Client Instruction Cybersecurity News

How to Avoid Email Scams (Seriously—Read This)

Scammers are getting slick. One of their favorite tricks is setting up fake Microsoft sign-in pages that look almost identical to the real thing. Their goal? To get you to hand over your email password without thinking twice.

If you don’t read anything else in this guide, remember this one critical rule:

👉 Never enter your work email password into any site that doesn’t start with:
https://login.microsoftonline.com

Yes, that exact URL—and nothing else—is the only thing that matters. It doesn’t matter how convincing the page looks, how real the logo appears, or how official the email seemed. If the address bar doesn’t start with that exact URL, it’s a scam.

Quick Notes:

  • These instructions are specific to Microsoft 365 email accounts. (If you’re using Gmail or another service, the advice will differ.)
  • The address can have more stuff after that, but it must start with https://login.microsoftonline.com.
  • MFA (multi-factor authentication) is great—but it won’t protect you if you hand your code over to a fake site.
  • Many scam emails come from people you do know—because they already got fooled and their accounts were hijacked.

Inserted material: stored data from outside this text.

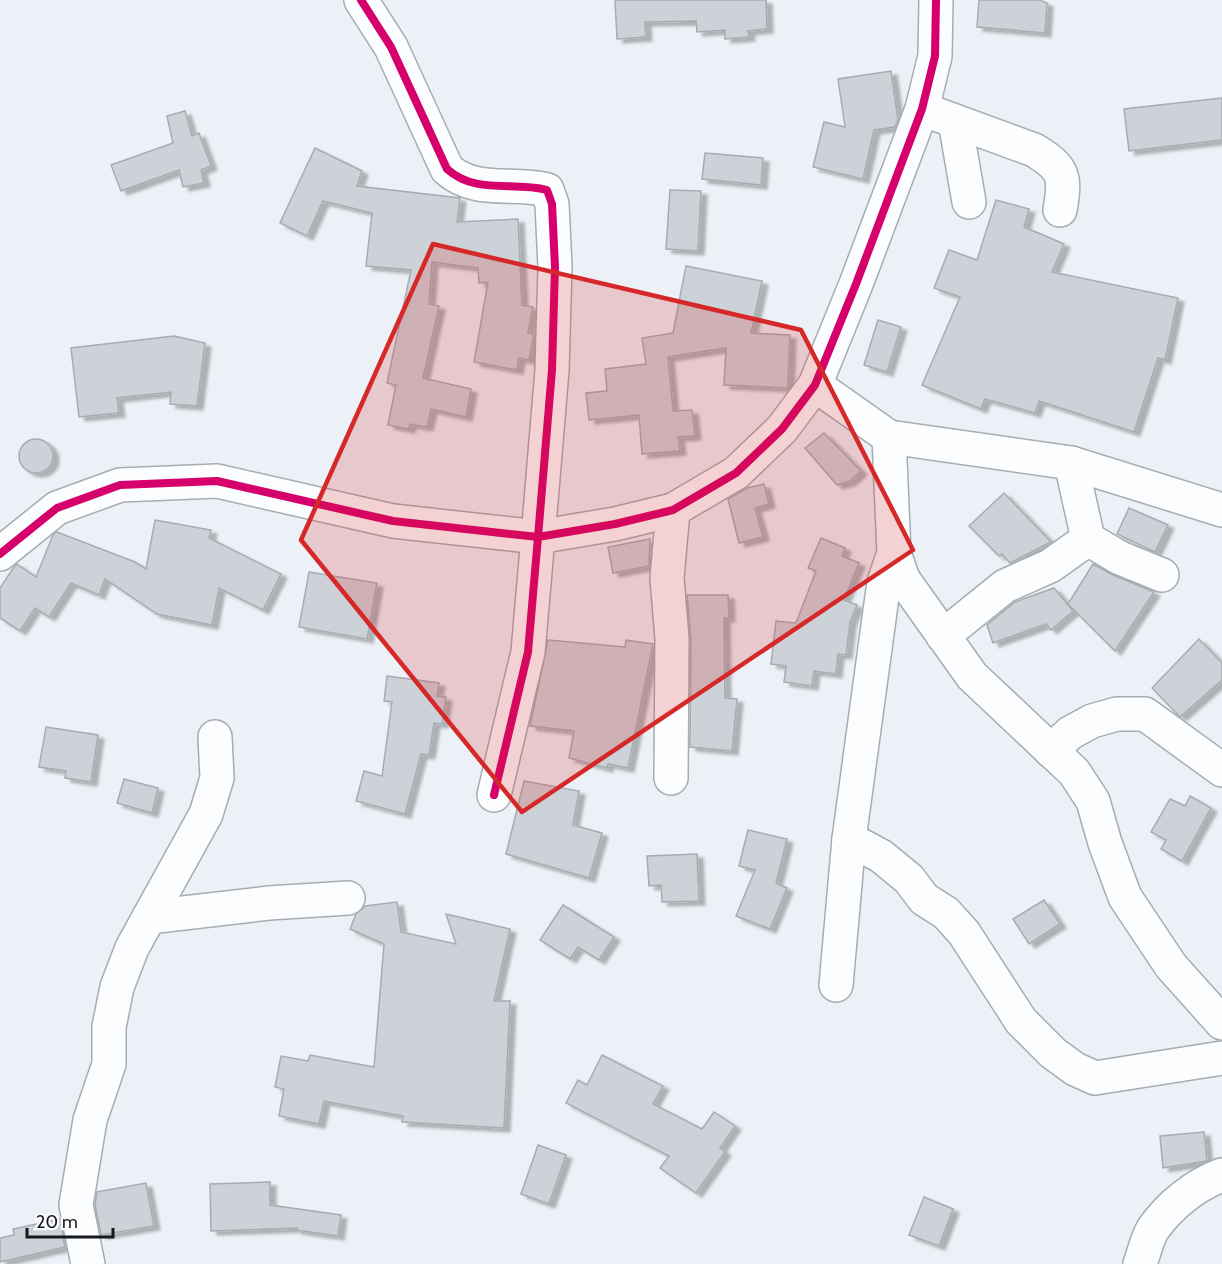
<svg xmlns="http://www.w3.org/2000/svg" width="1222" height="1264" viewBox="0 0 1222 1264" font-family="Cabin,sans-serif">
<defs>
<filter id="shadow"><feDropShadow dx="6" dy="4" stdDeviation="1.5" flood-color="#0004"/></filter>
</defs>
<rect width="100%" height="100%" fill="#ebf1f7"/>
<g fill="#cdd2d8" stroke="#a7acb2" stroke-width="1.5" filter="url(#shadow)">
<polygon points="615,0 766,0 767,29 748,31 749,37 725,39 725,30 697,32 696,21 645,22 646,37 617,39"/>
<polygon points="979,0 1039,0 1047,3 1045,33 977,27"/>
<polygon points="891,71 898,120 895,127 874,130 863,179 813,167 824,122 845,127 838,79"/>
<polygon points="1222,98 1222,140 1129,151 1124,109"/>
<polygon points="185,111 192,136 199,133 211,166 201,170 204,183 183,187 179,170 121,191 111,165 173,143 167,116"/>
<polygon points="315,148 362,171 357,186 460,198 457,222 518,219 522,305 533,307 528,333 534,334 529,360 519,358 517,370 474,362 488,282 479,283 478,268 432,262 429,304 439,306 423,378 471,389 466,417 431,409 427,427 410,424 409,429 388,425 396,385 387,383 411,270 366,266 372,213 323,201 307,236 280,223"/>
<polygon points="705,153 763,158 761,185 702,179"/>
<polygon points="670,190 701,191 698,251 666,249"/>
<polygon points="996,200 1029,209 1024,227 1064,244 1052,272 1178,298 1165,360 1158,358 1134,432 1039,401 1035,413 985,399 981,409 922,385 960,297 934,288 949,250 977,260"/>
<polygon points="686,266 762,281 751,333 790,335 788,388 724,385 726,348 668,357 673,411 692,410 695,436 678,437 680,451 642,454 639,415 589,420 586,393 607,391 605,369 646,364 642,338 673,333"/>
<polygon points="878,320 901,327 887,372 864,365"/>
<polygon points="174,336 205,343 197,406 170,404 171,392 117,398 119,413 79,417 71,348"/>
<polygon points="824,433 861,471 850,481 837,485 805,448"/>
<circle cx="36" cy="456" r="17"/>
<polygon points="764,484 769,504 755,508 763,537 739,543 728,499 747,488"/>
<polygon points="1004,493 1051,542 1010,563 1002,554 999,556 969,526"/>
<polygon points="1129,508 1168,525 1155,552 1117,534"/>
<polygon points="155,520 211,530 209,538 281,574 263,610 219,588 212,625 157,614 105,579 99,595 71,583 49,617 35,608 20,631 0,618 0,588 14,567 17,564 36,577 53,535 57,532 135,562 146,569"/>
<polygon points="821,538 845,548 842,556 859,563 844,600 857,605 850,622 846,655 838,654 836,674 814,671 812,686 784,682 786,666 771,664 776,621 796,623 816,571 808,568"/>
<polygon points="650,539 649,566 613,573 608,547"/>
<polygon points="1093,564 1113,575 1154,592 1115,651 1068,604"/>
<polygon points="309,572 377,583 367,639 299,627"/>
<polygon points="1054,588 1073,611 1051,630 1046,624 993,643 987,625 1015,602"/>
<polygon points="687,595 728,595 729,618 724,618 725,698 737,699 732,751 690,747 691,639"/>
<polygon points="1199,639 1222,663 1222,680 1180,717 1152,688"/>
<polygon points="548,640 625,647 626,640 653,644 628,768 608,764 607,768 569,758 574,731 530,726"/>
<polygon points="387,676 439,683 437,696 446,697 442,724 434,723 429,755 421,754 405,814 356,801 364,771 382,776 392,702 384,701"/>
<polygon points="46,727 98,735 91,782 65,778 66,771 39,767"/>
<polygon points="124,779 158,788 152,813 117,803"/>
<polygon points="524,781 579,791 573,825 602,833 589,878 506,854"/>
<polygon points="1190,796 1211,808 1182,861 1161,849 1166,840 1151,832 1170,799 1185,806"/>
<polygon points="748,830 787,839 776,883 787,888 770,929 736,916 755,870 739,866"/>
<polygon points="697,854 699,901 662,902 661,885 649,886 647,856"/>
<polygon points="1044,900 1060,924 1029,944 1013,919"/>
<polygon points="397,902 401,932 456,944 446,914 510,929 494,1001 510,1001 504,1128 402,1122 403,1116 324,1101 319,1124 279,1116 284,1089 275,1087 281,1056 308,1061 310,1055 374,1067 384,944 350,929 356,914 365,906"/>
<polygon points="563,905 614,937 599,960 578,947 570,959 540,940"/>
<polygon points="602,1055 663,1086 653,1104 702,1129 714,1112 735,1126 720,1148 725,1152 696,1193 660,1168 669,1156 566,1103 578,1080 587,1085"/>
<polygon points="1204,1132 1207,1161 1163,1168 1160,1136"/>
<polygon points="538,1145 566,1155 549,1204 521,1194"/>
<polygon points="270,1182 270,1205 341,1215 338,1236 296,1230 297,1228 211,1231 210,1184"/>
<polygon points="146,1183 154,1226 101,1235 95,1205 97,1192"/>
<polygon points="924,1197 953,1209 939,1246 909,1235"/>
<polygon points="60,1219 65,1247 0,1262 0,1238 14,1235 13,1229"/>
</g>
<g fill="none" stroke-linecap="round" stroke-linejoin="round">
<g stroke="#a7acb1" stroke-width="36">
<g id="minor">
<path d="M361 0 391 47 447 169C476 195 513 181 547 190L552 204 555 267 552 370 538 537 528 652 494 795"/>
<path d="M922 109 1034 150C1064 168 1066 176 1060 210"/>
<polyline points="955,121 969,202"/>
<polyline points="815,385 889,437 1071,463 1222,510"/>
<polyline points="889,437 894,553 903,579 972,676 1074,772 1093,801 1105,843 1125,897 1171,966 1222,1023"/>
<polyline points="1071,463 1088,539 1120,558 1162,575"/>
<polyline points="0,554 57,508 120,485 217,481 393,521 538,537 615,524 673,510 736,473 782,429 815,385 856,284 922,109 935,56 936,0"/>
<polyline points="943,636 1005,586 1050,566 1088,539"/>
<polyline points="1051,751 1070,733 1092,721 1117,714 1145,714 1222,770"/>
<polyline points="671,778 672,639 667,578 673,510"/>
<polyline points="849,839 881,856 909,879 924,899 946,913 964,933 1021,1021 1053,1053 1075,1069 1095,1078 1222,1058"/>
<polyline points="149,917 269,903 348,898"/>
<polyline points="836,985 849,839 884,582 894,553"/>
<polyline points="88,1264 76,1205 90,1120 109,1064 109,1027 117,987 132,948 206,814 217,778 215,737"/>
<path d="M1140 1264C1144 1253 1147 1239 1153 1229 1170 1205 1195 1185 1222 1175"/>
</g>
</g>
<use href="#minor" stroke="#fcfdfe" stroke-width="33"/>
<g stroke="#fcfcfc" stroke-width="11">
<g id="cycleway">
<path d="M361 0 391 47 447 169C476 195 513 181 547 190L552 204 555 267 552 370 538 537 528 652 494 795"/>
<polyline points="0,554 57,508 120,485 217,481 393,521 538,537 615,524 673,510 736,473 782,429 815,385 856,284 922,109 935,56 936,0"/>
</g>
</g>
<use href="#cycleway" stroke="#d6006c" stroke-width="8"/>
</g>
<path fill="#d62828" fill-opacity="0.2" stroke="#d62828" stroke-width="4.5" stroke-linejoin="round" d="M433 244 801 330 913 550 522 812 301 540Z"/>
<path d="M27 1228v9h86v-9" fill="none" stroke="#15191e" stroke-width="3"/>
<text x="36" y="1228" font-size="18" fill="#15191e" stroke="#fcfcfc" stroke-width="4.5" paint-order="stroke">20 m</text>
</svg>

Bottom line: Don’t trust the design. Don’t trust the sender. Trust the address bar.

One wrong click and you’re not just compromising your inbox—you’re potentially putting your entire company at risk.

Stay sharp. Scroll down to see what the real Microsoft login page looks like.

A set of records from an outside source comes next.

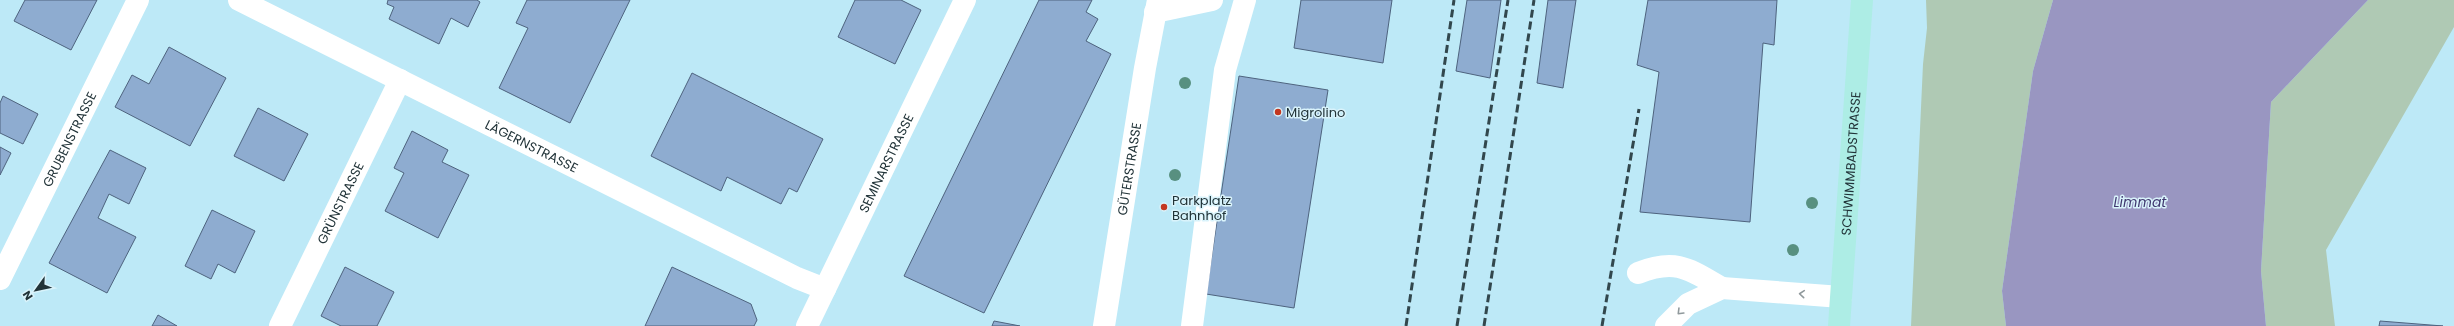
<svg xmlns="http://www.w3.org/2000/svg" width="2454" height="326" font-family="Poppins,sans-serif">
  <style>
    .green { fill: #afc9b4 }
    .water { fill: #9996c1 }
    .building { fill: #8eacd0; stroke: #4e637e }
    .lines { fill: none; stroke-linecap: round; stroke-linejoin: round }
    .minor { stroke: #fff; stroke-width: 22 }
    .major { stroke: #adede5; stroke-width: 22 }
    .rail { stroke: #32474d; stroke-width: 3; stroke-dasharray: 8 4; stroke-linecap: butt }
    .tree { fill: #589080 }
    .oneway { stroke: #90999c }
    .poi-dot { fill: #c33720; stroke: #d9f3fb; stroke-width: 1.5 }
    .labels { text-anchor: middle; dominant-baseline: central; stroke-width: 3; stroke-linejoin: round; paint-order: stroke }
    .poi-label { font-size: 13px; fill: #213338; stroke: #d9f3fb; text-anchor: start }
    .street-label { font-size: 13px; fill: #213338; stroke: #d9f3fb }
    .water-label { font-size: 14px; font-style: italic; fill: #40386f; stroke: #d9f3fb }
  </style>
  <rect width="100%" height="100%" fill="#bde9f7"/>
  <g class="green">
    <path d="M 1926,0 L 2053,0 L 2033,71 L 2002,291 L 2006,326 L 1911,326 L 1923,64 L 1927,28 Z"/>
    <path d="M 2368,0 L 2454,0 L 2454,27 L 2326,250 L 2335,326 L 2266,326 L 2261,271 L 2271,102 Z"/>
  </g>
  <path class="water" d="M 2053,0 L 2368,0 L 2271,102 L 2261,271 L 2266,326 L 2006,326 L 2002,291 L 2033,71 Z"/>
  <g class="building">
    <path d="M 25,0 L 97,0 L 71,50 L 14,21 Z"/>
    <path d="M 388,0 L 477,0 L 480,2 L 468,27 L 451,18 L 439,44 L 389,19 L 394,7 L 387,4 Z"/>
    <path d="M 527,0 L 630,0 L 570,123 L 499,88 L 528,28 L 516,23 Z"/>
    <path d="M 855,0 L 901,0 L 921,10 L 895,64 L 838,37 Z"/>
    <path d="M 1039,0 L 1092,0 L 1086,12 L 1098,19 L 1086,41 L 1111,54 L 984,313 L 904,276 Z"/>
    <path d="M 1301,0 L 1392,0 L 1383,63 L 1294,48 Z"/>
    <path d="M 1467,0 L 1501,0 L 1490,78 L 1456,71 Z"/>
    <path d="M 1548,0 L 1576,0 L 1563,88 L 1537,83 Z"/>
    <path d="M 1648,0 L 1777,0 L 1774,45 L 1763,43 L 1750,222 L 1640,212 L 1659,72 L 1637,65 Z"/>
    <path d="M 169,47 L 226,78 L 190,146 L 115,107 L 132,75 L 149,84 Z"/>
    <path d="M 692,73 L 823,139 L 797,192 L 789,188 L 781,204 L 727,177 L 721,191 L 651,156 Z"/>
    <path d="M 1239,76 L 1328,90 L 1294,308 L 1206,294 Z"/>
    <path d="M 3,96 L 38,114 L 23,144 L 0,133 L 0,103 Z"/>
    <path d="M 258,108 L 308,134 L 284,181 L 234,156 Z"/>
    <path d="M 412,131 L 448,150 L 442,162 L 469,175 L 438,238 L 385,211 L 404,173 L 394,168 Z"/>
    <path d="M 0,147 L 11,153 L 0,175 Z"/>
    <path d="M 110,150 L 146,168 L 129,204 L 109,194 L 98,218 L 136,237 L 107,293 L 49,263 Z"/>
    <path d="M 212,210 L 255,231 L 235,273 L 218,264 L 211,279 L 185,266 Z"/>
    <path d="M 345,267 L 394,292 L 377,326 L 341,326 L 321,316 Z"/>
    <path d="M 672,267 L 751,304 L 757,320 L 754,326 L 645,326 Z"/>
    <path d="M 158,315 L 177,326 L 152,326 Z"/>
    <path d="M 994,321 L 1020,326 L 992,326 Z"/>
    <path d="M 2380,321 L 2443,326 L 2379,326 Z"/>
  </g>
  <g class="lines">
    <g class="minor">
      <path id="s1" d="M 239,0 L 797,278 L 825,289"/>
      <path d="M 1155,12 L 1212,0"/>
      <path d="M 1638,273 C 1676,258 1689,269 1722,288"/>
      <path id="s2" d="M 0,279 L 138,0"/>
      <path id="s3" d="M 280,326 L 400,80"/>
      <path id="s4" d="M 807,326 L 965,0"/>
      <path id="s5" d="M 1104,326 L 1145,68 L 1158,0"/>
      <path d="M 1192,326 L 1225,70 L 1245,0"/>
      <path d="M 1666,326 L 1688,304 L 1722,288 L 1841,297"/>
    </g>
    <path class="major" id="s6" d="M 1839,326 L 1862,0"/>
    <g class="rail">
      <path d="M 1406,326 L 1454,0"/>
      <path d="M 1457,326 L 1508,0"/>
      <path d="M 1484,326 L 1534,0"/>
      <path d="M 1602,326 L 1639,109"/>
    </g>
  </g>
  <g class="tree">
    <circle cx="1185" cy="83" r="6"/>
    <circle cx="1175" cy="175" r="6"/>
    <circle cx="1812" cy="203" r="6"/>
    <circle cx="1793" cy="250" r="6"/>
  </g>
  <defs><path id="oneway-chevron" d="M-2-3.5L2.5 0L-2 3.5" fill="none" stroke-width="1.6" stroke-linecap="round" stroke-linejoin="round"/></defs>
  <g class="oneway">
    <use href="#oneway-chevron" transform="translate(1802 294) rotate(-175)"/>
    <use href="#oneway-chevron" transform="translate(1680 312) rotate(135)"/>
  </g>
  <g class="poi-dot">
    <circle cx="1278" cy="112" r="4"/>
    <circle cx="1164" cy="207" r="4"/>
  </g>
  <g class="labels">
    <g class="poi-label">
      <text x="1286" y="112">Migrolino</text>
      <text x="1172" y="200">Parkplatz<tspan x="1172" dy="15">Bahnhof</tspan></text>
    </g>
    <g class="street-label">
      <text stroke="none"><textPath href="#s2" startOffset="156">GRUBENSTRASSE</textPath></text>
      <text stroke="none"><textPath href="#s1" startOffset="327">LÄGERNSTRASSE</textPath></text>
      <text stroke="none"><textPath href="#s4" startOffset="181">SEMINARSTRASSE</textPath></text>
      <text stroke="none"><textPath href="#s6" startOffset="163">SCHWIMMBADSTRASSE</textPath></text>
      <text stroke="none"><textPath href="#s5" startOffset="159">GÜTERSTRASSE</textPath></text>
      <text stroke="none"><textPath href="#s3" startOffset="137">GRÜNSTRASSE</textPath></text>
    </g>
    <g class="water-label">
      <text x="2140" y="202">Limmat</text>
    </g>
  </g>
  <g transform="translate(36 290) rotate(237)" stroke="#d9f3fb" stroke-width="3" paint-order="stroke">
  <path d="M0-3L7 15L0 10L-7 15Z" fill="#213338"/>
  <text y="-6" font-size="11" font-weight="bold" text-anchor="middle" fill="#213338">N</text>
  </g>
</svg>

But unfortunately, it does get a little more complicated. Microsoft apps like Outlook, Teams, OneDrive, Word and Excel can also prompt you for logins so those apps can connect to Microsoft cloud based services. In that case, you’ll get a smaller login box without any address at all. All the examples below are legitimate and came from a variety of legitimate Microsoft apps. Notice there’s no address bar at the top – because these login boxes are being generated by the Microsoft apps.

Bottom line: If you have any doubt stop and reach out to us so we can confirm.

Below is an email recently received from a legitimate contact who had been scammed into giving up their own password. Unfortunately, this scam succeeded in convincing one of our customers to give up their password. On closer inspection, you can see how it would have been easy to get fooled — if you weren’t looking in the right places.

On first glance, the email looks somewhat convincing. It came from someone familiar to the recipient. It had the recipient’s name in the body of the email. The wording is suspicious, as is the case in many scam emails. But without reading it closely, that might not stand out. The “review” PDF file opens to a third-party site which should have been the first big red flag. But you’d have to look at the website address to realize that. When it then opens to a (fake) Microsoft login page, that should have set off major alarms. A logical first question would be: Why do I have to sign into my email account to open this PDF file that I didn’t even ask for to begin with? And here’s where our earlier most important thing to remember could have saved the day. The address of the (fake) Microsoft login page was obviously not legitimate Microsoft. Not even close. ALWAYS check the address of any website before you start typing your email password. Almost always, it will be clearly evident whether it’s legit Microsoft or some fake phishing scam site trying to steal your password. STOP before you TYPE.

The first leg of the scam takes you to a website posing as legit storage for an Adobe PDF file you’re asked to review.

From there you’re taken to the fake Microsoft login page. This is where you can save yourself by simply looking at the address at the top of the page. If you rush on past and start entering your info, you’re well on your way to being scammed. If you enter your email password and authentication code, you’re fully scammed.